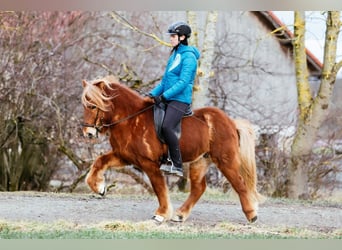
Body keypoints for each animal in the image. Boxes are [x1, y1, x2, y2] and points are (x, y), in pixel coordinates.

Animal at [81, 75, 264, 224]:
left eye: (93, 106)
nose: (88, 133)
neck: (131, 120)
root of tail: (231, 123)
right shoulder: (124, 156)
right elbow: (99, 162)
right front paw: (99, 188)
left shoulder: (149, 163)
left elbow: (159, 188)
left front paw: (161, 214)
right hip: (200, 161)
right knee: (199, 188)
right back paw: (180, 215)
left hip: (225, 160)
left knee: (240, 184)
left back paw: (251, 214)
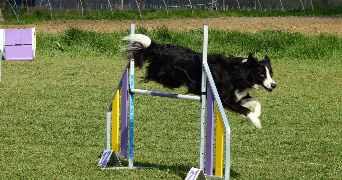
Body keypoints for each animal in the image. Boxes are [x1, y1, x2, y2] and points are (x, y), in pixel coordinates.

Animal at [123, 34, 276, 129]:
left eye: (271, 73)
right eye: (262, 74)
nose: (274, 85)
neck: (238, 73)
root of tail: (158, 46)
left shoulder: (238, 96)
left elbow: (256, 102)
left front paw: (257, 113)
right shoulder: (225, 100)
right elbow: (245, 110)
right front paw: (257, 122)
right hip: (171, 76)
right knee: (152, 75)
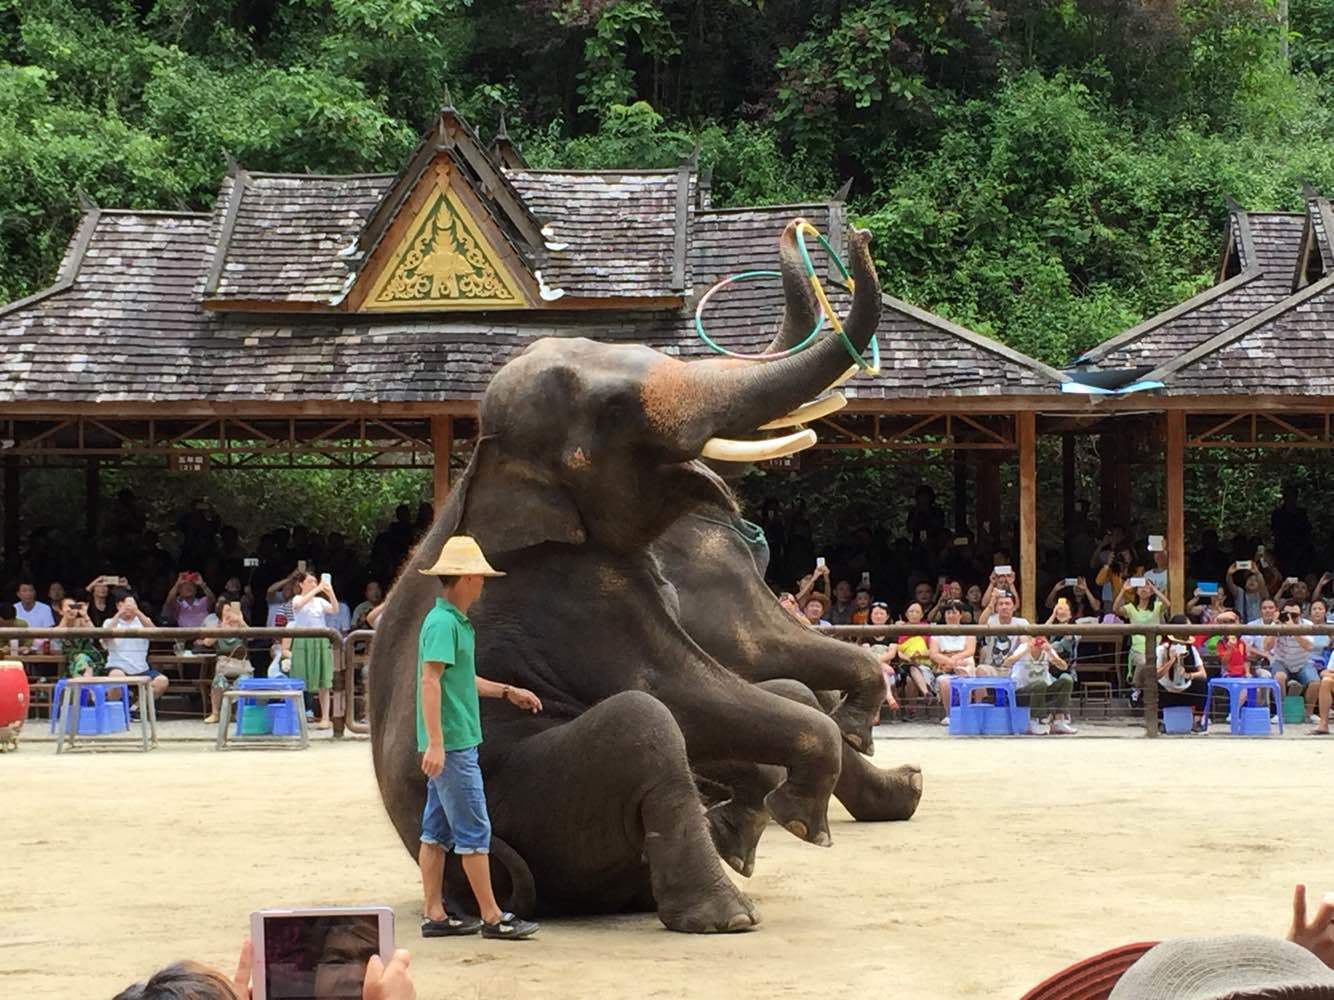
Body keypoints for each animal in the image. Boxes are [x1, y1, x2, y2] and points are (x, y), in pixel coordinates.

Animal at [368, 222, 885, 938]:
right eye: (615, 409)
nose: (854, 233)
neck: (487, 464)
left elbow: (742, 698)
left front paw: (773, 806)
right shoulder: (576, 601)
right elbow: (672, 687)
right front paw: (806, 822)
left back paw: (727, 856)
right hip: (532, 810)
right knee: (645, 722)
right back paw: (727, 916)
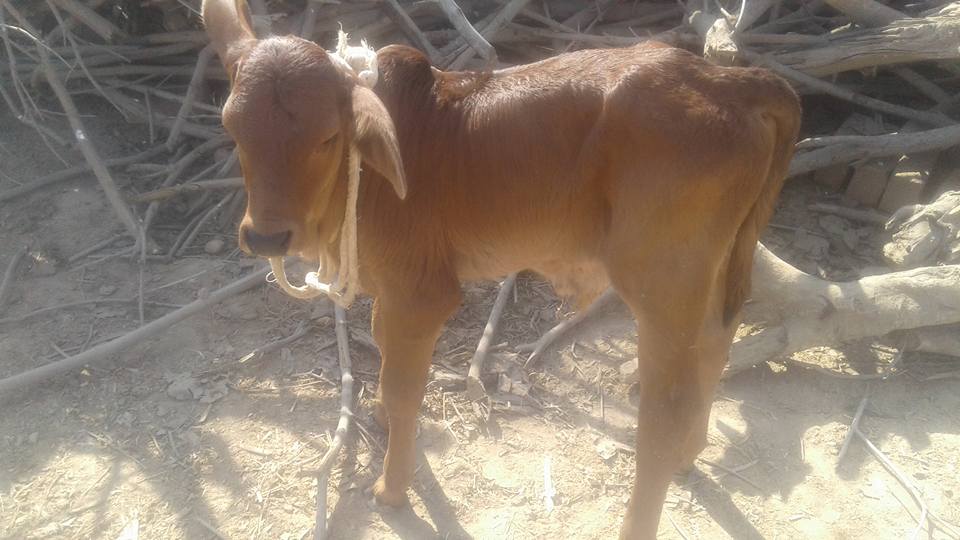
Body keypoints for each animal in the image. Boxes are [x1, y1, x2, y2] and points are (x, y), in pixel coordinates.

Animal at [199, 2, 800, 536]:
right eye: (233, 128)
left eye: (327, 136)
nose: (267, 236)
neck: (366, 177)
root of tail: (729, 80)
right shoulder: (390, 288)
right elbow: (384, 353)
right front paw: (379, 420)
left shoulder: (422, 292)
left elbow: (403, 387)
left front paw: (393, 487)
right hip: (714, 265)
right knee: (716, 343)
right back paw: (688, 454)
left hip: (661, 277)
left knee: (665, 409)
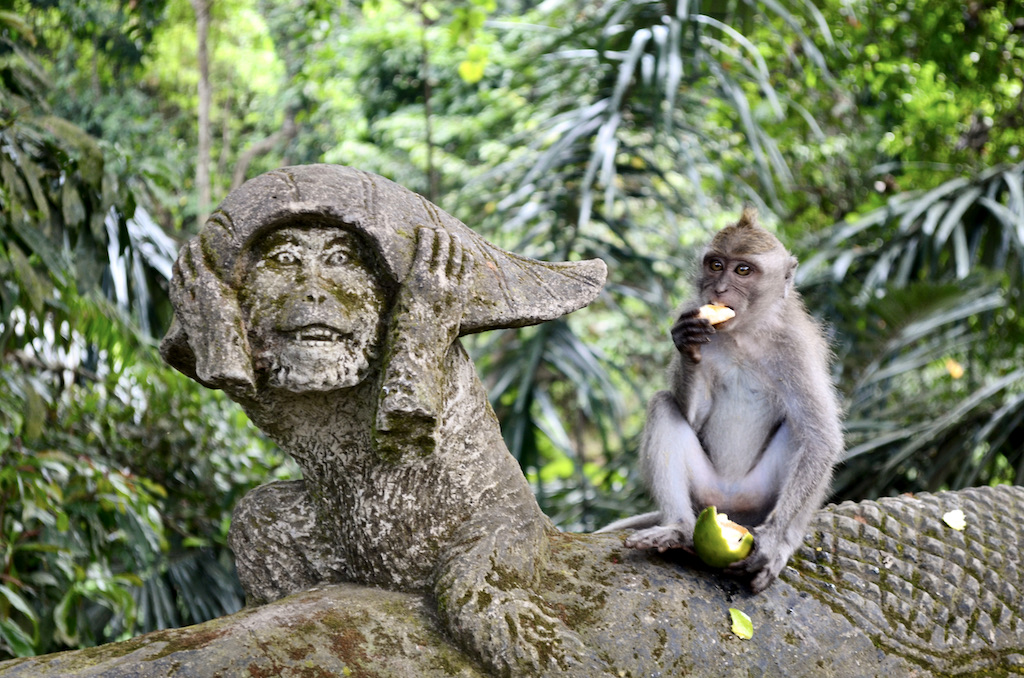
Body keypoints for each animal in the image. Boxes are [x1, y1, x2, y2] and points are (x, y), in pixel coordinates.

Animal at [598, 209, 839, 594]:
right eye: (715, 265)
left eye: (742, 270)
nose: (719, 289)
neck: (743, 333)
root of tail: (730, 509)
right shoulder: (690, 312)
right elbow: (693, 417)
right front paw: (688, 344)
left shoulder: (796, 348)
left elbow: (821, 438)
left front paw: (774, 542)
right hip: (705, 492)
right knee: (663, 405)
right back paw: (678, 530)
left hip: (760, 497)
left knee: (803, 433)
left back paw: (782, 542)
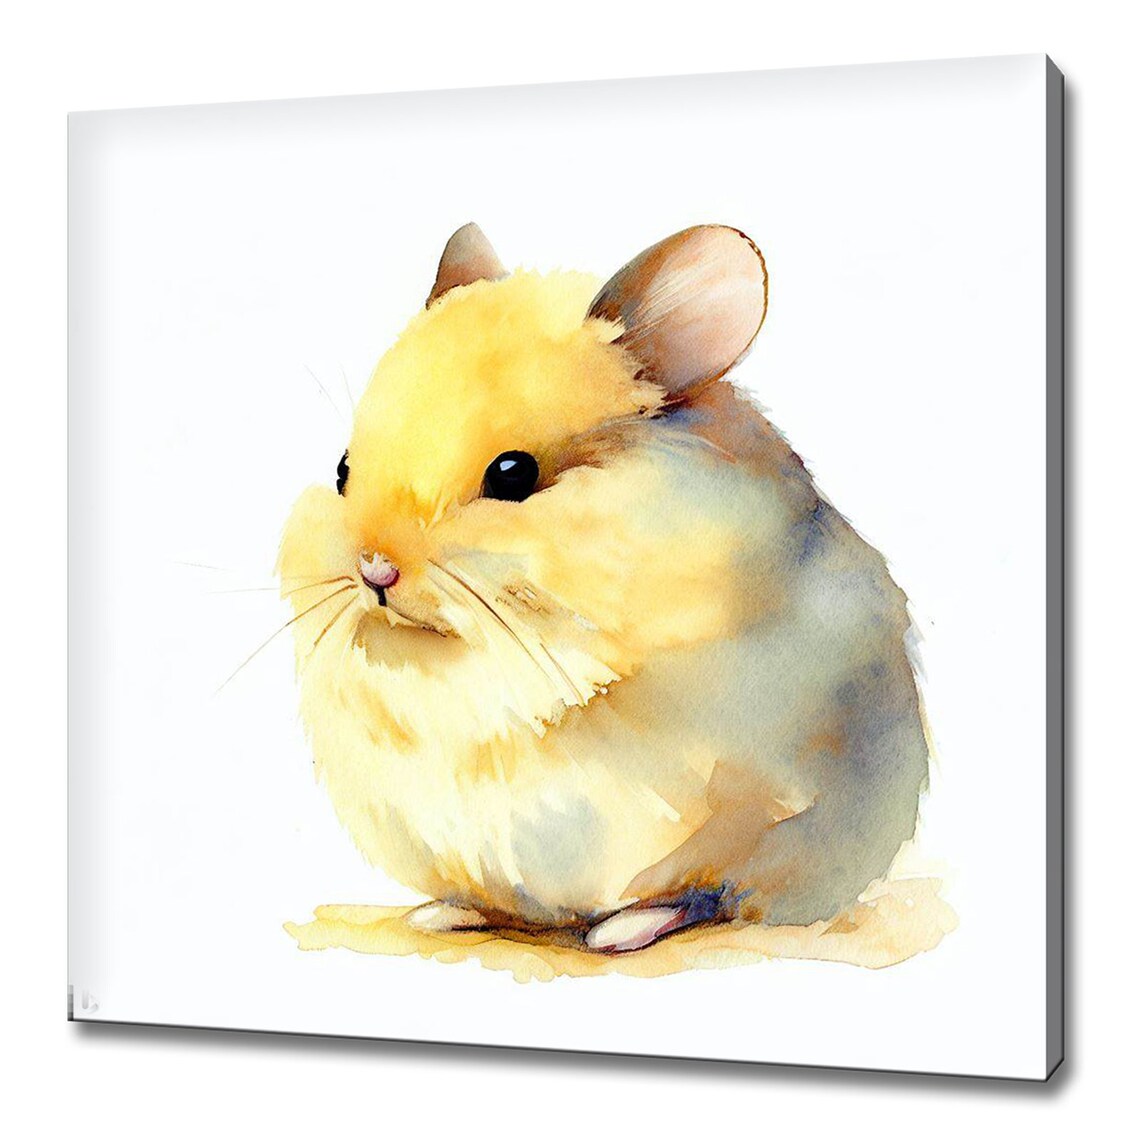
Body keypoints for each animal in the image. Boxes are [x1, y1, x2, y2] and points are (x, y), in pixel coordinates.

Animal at [279, 223, 928, 953]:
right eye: (342, 469)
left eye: (512, 473)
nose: (375, 571)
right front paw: (440, 912)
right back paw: (445, 913)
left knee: (708, 894)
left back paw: (621, 930)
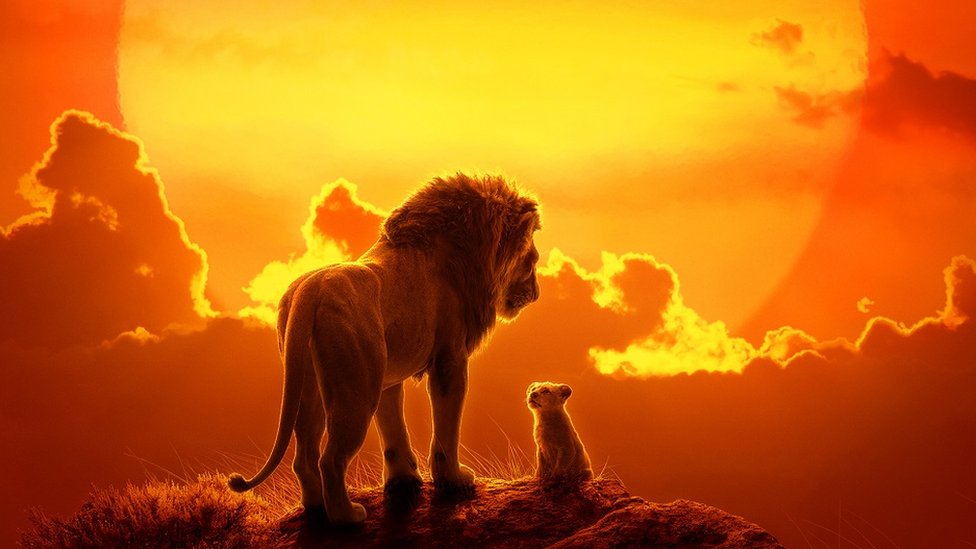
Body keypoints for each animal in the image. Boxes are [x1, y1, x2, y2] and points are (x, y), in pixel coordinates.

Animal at [228, 173, 541, 524]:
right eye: (532, 261)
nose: (537, 293)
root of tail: (310, 291)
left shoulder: (387, 376)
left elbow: (393, 429)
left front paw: (404, 480)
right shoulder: (450, 359)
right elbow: (446, 426)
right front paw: (454, 480)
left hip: (310, 385)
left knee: (305, 456)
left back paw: (316, 508)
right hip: (356, 391)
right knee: (331, 459)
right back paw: (347, 517)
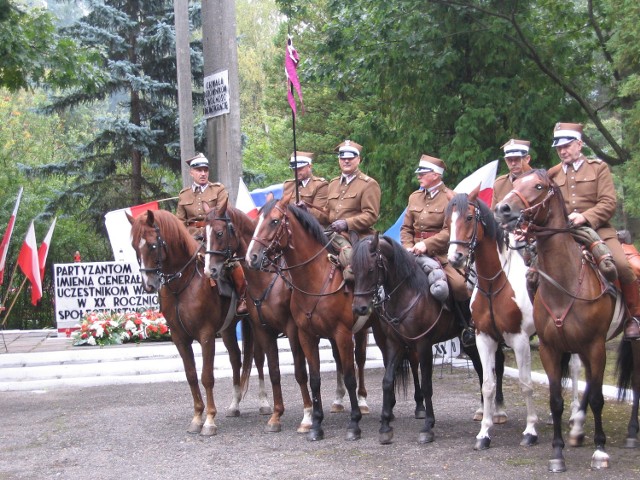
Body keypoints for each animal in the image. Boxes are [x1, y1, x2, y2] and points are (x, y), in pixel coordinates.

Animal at [126, 209, 254, 436]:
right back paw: (234, 405)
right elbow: (191, 375)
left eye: (152, 245)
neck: (182, 284)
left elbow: (206, 376)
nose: (148, 285)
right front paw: (197, 417)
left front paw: (209, 421)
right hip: (228, 329)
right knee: (236, 359)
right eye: (134, 246)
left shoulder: (206, 335)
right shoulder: (180, 338)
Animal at [246, 197, 376, 440]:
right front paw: (315, 424)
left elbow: (350, 376)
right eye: (256, 221)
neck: (316, 279)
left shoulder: (343, 334)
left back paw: (364, 403)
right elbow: (314, 378)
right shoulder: (306, 335)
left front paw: (353, 424)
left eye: (274, 221)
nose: (252, 257)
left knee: (362, 361)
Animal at [350, 231, 484, 444]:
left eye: (371, 269)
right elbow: (387, 381)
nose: (359, 308)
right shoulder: (395, 344)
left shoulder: (424, 345)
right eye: (353, 270)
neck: (407, 293)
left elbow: (427, 384)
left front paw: (428, 426)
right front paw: (385, 426)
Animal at [496, 170, 624, 472]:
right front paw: (557, 452)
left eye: (538, 186)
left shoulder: (596, 346)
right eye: (516, 182)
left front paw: (600, 451)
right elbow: (556, 401)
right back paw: (577, 430)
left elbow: (599, 398)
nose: (503, 209)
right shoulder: (550, 348)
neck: (565, 283)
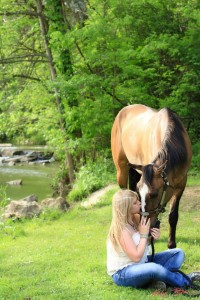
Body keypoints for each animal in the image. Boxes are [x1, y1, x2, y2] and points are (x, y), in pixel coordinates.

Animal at [111, 103, 192, 248]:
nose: (145, 227)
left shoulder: (181, 183)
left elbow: (173, 215)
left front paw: (171, 243)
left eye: (154, 194)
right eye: (140, 193)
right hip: (121, 170)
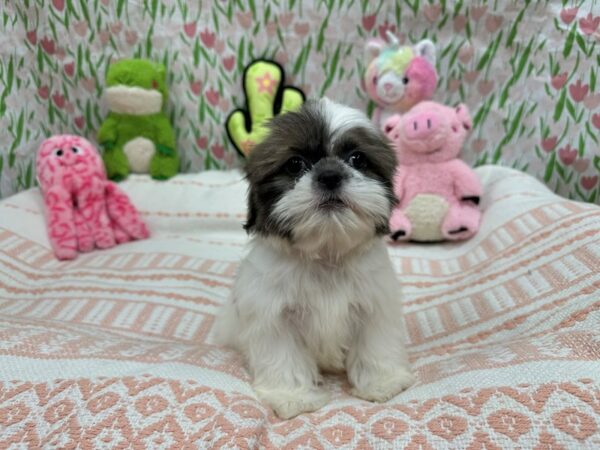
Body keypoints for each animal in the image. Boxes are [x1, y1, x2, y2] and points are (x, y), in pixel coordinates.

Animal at [213, 97, 414, 418]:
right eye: (295, 164)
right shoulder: (274, 315)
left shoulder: (374, 305)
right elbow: (283, 356)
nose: (330, 175)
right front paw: (292, 396)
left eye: (357, 159)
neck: (325, 254)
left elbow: (375, 344)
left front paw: (383, 382)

**Problem description**
Output only the lines above from the line that holds "right back paw: (445, 913)" through the line that holds "neck: (565, 283)", both ends included, and exclude pictures.

**Answer**
right back paw: (445, 913)
left knee: (708, 894)
left back paw: (621, 930)
Body keypoints for each animal in the image. Boxes are [x1, y1, x2, y2] and points are (x, y), in pixel coordinates.

Animal at [228, 173, 541, 524]:
right eye: (532, 261)
nose: (537, 293)
root of tail: (310, 291)
left shoulder: (387, 376)
left elbow: (393, 429)
left front paw: (404, 480)
right shoulder: (450, 359)
right elbow: (446, 426)
right front paw: (454, 480)
left hip: (310, 385)
left knee: (305, 456)
left back paw: (316, 508)
right hip: (356, 391)
right knee: (331, 459)
right back paw: (347, 517)
Body keypoints for each animal in the image. Boxes are [x1, y1, x2, y2] and points are (x, y), in pixel coordinates.

Animal at [126, 209, 254, 436]:
right back paw: (234, 405)
right elbow: (191, 375)
left eye: (152, 245)
neck: (182, 284)
left elbow: (206, 376)
nose: (148, 285)
right front paw: (197, 417)
left front paw: (209, 421)
right hip: (228, 329)
right knee: (236, 359)
right eye: (134, 246)
left shoulder: (206, 335)
right shoulder: (180, 338)
Animal at [246, 197, 376, 440]:
right front paw: (315, 424)
left elbow: (350, 376)
right eye: (256, 221)
neck: (316, 279)
left shoulder: (343, 334)
left back paw: (364, 403)
right elbow: (314, 378)
right shoulder: (306, 335)
left front paw: (353, 424)
left eye: (274, 221)
nose: (252, 257)
left knee: (362, 361)
Animal at [350, 231, 484, 444]:
left eye: (371, 269)
right elbow: (387, 381)
nose: (359, 308)
right shoulder: (395, 344)
left shoulder: (424, 345)
right eye: (353, 270)
neck: (407, 293)
left elbow: (427, 384)
left front paw: (428, 426)
right front paw: (385, 426)
Animal at [496, 170, 624, 472]:
right front paw: (557, 452)
left eye: (538, 186)
left shoulder: (596, 346)
right eye: (516, 182)
left front paw: (600, 451)
right elbow: (556, 401)
right back paw: (577, 430)
left elbow: (599, 398)
nose: (503, 209)
right shoulder: (550, 348)
neck: (565, 283)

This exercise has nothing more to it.